**WHAT IS BEING ASKED**
What you return must be the lines from the first one below through the one containing "moins de 3 ans ou femmes", exactly and with pictures excluded.
[SOURCE DATA Boundary: Start]
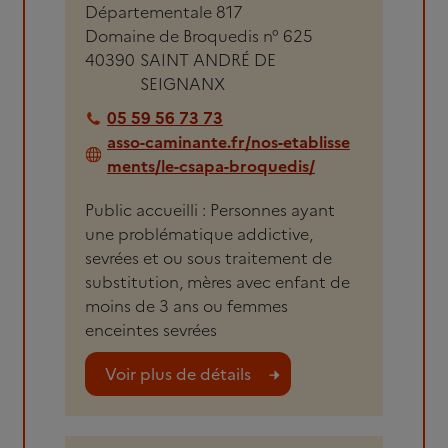
Départementale 817
Domaine de Broquedis n° 625
40390
SAINT ANDRÉ DE
SEIGNANX
05 59 56 73 73
asso-caminante.fr/nos-etablisse
ments/le-csapa-broquedis/
Public accueilli : Personnes ayant
une problématique addictive,
sevrées et ou sous traitement de
substitution, mères avec enfant de
moins de 3 ans ou femmes
enceintes sevrées
Voir plus de détails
[SOURCE DATA Boundary: End]
**RESULT**
Départementale 817
Domaine de Broquedis n° 625
40390
SAINT ANDRÉ DE
SEIGNANX
05 59 56 73 73
asso-caminante.fr/nos-etablisse
ments/le-csapa-broquedis/
Public accueilli : Personnes ayant
une problématique addictive,
sevrées et ou sous traitement de
substitution, mères avec enfant de
moins de 3 ans ou femmes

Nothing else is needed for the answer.